Dr. No is the jumping off point for a film franchise now in its sixth decade. Audiences in the early 1960s had never seen such a vivid world of danger, sex, and globetrotting. This is why the first film is so important to the legacy of Bond.
MY DR. NO-TES:
Bond’s coolest moment? His first ever scene, the one in the casino. Saying the name “Bond, James Bond” is beyond iconic and cool.
Bond’s most embarrassing moment? Singing “Underneath the mango tree…”
Bond’s best line? “I think they were on their way to a funeral.”
Best acting performance? It’s got to be Connery. Early Bond/Connery is a terrific mix of menacing and charming.
Bond’s #MeToo #TimesUp moment? Even though she is clearly bad, Bond really does force himself on Miss Taro.

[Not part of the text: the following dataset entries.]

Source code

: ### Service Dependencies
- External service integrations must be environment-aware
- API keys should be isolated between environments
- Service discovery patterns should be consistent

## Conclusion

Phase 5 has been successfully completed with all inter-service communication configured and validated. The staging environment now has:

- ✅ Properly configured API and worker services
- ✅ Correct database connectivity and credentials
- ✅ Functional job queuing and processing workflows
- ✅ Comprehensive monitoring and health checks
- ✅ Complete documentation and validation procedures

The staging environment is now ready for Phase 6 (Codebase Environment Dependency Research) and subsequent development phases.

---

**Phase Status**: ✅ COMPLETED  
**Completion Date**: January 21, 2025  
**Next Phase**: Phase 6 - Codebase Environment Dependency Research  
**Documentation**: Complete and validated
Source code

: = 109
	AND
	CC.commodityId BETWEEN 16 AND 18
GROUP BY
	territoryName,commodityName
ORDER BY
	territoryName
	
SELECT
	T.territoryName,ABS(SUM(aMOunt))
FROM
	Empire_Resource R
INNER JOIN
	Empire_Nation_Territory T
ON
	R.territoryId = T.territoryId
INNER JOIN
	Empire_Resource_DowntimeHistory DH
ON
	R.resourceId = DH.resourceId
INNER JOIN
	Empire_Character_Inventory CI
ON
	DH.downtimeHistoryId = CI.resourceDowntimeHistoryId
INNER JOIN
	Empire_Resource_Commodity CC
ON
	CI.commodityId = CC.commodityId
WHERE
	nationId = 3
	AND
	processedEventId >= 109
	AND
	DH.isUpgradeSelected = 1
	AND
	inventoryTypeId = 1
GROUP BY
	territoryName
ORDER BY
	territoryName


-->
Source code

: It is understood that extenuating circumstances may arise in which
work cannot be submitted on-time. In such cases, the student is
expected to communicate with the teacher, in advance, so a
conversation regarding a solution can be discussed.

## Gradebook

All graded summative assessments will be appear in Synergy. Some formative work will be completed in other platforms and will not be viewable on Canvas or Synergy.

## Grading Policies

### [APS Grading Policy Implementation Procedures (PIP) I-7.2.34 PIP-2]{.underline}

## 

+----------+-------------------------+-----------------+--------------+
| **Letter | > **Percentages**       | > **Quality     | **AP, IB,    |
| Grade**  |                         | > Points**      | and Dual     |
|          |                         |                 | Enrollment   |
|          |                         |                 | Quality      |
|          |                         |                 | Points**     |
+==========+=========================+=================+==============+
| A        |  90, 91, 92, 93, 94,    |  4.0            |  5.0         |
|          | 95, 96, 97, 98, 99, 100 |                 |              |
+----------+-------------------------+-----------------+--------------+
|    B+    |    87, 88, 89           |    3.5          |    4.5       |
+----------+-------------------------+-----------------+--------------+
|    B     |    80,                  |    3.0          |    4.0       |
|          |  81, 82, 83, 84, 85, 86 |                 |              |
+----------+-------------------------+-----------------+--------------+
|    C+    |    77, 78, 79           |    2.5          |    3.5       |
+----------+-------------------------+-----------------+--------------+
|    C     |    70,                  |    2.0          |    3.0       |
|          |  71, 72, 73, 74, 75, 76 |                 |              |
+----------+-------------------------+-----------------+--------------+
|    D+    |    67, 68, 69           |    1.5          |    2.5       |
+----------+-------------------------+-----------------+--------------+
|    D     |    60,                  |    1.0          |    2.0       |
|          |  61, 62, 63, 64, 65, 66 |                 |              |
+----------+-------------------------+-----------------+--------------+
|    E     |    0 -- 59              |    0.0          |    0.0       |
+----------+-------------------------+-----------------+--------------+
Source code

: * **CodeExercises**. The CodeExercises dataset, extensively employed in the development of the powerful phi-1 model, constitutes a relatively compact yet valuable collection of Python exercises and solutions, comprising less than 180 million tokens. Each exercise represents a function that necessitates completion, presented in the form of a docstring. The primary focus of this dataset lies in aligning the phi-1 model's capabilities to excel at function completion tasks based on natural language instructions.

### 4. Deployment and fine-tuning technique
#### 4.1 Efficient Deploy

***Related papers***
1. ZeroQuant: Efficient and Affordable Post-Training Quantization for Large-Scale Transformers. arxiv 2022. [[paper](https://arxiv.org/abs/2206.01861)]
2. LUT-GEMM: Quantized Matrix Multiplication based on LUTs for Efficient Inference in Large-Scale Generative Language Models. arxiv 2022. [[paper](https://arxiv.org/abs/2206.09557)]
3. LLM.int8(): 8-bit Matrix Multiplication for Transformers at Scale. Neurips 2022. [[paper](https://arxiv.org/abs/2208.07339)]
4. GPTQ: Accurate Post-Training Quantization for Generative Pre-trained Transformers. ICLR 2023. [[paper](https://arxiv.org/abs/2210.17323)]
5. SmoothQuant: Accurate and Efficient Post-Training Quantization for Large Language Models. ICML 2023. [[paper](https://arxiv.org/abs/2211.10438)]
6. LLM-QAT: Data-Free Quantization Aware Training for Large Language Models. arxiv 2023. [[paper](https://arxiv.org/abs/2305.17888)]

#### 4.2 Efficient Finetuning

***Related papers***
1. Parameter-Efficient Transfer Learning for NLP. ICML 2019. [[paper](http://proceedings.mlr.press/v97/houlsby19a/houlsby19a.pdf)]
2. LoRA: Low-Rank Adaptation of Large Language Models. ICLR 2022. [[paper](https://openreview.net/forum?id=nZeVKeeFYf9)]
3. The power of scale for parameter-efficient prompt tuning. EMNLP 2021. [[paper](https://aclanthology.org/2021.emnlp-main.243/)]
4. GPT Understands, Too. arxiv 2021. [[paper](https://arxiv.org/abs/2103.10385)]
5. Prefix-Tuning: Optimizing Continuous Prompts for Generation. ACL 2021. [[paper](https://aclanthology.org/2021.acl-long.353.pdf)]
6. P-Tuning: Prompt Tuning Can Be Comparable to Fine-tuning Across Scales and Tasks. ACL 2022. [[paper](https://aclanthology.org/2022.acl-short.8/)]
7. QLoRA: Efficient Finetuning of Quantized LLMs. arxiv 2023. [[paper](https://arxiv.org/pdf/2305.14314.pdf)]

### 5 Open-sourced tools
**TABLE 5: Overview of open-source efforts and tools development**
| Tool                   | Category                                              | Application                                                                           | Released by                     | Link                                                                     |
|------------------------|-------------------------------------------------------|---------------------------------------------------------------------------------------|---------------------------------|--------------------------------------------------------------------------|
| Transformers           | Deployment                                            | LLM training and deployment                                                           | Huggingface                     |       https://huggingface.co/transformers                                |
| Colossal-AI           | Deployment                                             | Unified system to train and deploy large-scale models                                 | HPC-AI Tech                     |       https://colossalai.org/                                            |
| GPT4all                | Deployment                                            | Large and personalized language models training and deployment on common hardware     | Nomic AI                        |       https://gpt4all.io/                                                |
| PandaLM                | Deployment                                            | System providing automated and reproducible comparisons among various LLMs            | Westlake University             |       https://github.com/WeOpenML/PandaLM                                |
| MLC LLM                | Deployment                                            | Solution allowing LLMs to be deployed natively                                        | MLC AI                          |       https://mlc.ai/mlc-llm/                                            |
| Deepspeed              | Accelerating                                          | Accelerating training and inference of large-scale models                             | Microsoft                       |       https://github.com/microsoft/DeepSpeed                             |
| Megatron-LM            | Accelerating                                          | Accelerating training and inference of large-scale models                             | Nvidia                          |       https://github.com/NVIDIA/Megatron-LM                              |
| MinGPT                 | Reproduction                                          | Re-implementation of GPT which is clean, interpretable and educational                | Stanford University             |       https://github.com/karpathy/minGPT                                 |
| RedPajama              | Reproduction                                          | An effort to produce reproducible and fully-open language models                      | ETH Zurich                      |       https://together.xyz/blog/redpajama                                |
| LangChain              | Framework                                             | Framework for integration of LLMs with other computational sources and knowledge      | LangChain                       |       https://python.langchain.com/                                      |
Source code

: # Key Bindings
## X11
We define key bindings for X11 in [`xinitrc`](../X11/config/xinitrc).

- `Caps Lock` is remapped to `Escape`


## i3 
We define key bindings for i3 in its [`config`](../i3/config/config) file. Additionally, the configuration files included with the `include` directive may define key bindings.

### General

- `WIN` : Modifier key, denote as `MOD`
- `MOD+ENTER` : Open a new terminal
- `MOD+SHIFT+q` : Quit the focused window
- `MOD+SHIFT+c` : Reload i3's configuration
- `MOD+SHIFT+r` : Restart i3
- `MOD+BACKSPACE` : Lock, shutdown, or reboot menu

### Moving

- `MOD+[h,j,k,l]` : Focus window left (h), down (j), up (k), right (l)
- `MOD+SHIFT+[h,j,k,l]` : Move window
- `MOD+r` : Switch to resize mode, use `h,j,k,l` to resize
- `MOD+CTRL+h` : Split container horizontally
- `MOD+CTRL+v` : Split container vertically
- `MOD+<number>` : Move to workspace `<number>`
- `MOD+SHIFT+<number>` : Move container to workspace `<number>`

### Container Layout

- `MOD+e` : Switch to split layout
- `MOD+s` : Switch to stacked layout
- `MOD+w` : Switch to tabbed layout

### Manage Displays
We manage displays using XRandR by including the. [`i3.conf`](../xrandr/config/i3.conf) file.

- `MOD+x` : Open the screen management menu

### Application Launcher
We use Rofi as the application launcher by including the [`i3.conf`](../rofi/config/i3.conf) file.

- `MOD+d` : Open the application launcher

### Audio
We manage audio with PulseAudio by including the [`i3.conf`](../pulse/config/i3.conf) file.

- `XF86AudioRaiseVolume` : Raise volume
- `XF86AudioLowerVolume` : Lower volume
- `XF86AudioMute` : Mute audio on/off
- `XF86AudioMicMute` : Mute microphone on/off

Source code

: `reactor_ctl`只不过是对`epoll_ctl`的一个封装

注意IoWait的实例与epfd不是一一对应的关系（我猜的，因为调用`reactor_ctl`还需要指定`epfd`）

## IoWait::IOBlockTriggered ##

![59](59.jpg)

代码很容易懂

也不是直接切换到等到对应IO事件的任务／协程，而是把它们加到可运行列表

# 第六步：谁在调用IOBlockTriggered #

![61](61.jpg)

Worst line in the movie? Bond demanding to Quarrel: “Fetch my shoes.”
What I noticed for the first time after watching this for the 82nd time? When in M’s office, Bond offers to light M’s pipe and M declines.
Best action sequence? The one at the end in Dr. No’s lab is about as far of a true action scene as you will get in this movie.
Best looking cinematic moment? If there is one thing this film has it’s colorful, eye-popping cinematography. You can’t go wrong with Honey Ryder (Ursula Andress) coming out of the water.
How could the villain have succeeded? Get better hench-people. The “three blind” men. The jittery chauffeur. A freelance photographer. Professor Dent and his faux-Chinese secretary. Cmon Dr. No, you work for SPECTRE. Call up Blofeld and get some real help.
Which other Bond actor could have starred in this movie? No one else. Producers cast Sean Connery, a diamond in the rough, and it worked beautifully.
Does Bond ever think he might die? He’s sweating quite bit in bed with that tarantula crawling up on him.
What would have made the movie better? More action set-pieces and more exotic locations.
What’s in a title? “Dr. No” is the name of the villain Dr. Julius No, which comes from the same name of Ian Fleming’s novel.
Drinking game: Drink a medium dry vodka martini each time the James Bond theme is played throughout the film. From opening credits to end credits, and every scene in-between.
“WTF?!” moment: Bond and Honey taking a decontamination shower while Dr. No’s people watch.
Fun fact: Thunderball was originally going to be the first Bond movie.
Overall ranking: 15th out of 24.
Review synopsis: This Bond flick won’t set your heart racing, but it’s a well-made detective story and it gives us the first of many Bondisms. Connery looks the part and instantly becomes James Bond with his first couple of lines. An audience watching it today might get bored, but it’s understandable why an audience in 1962 was wowed. A movie legend was born.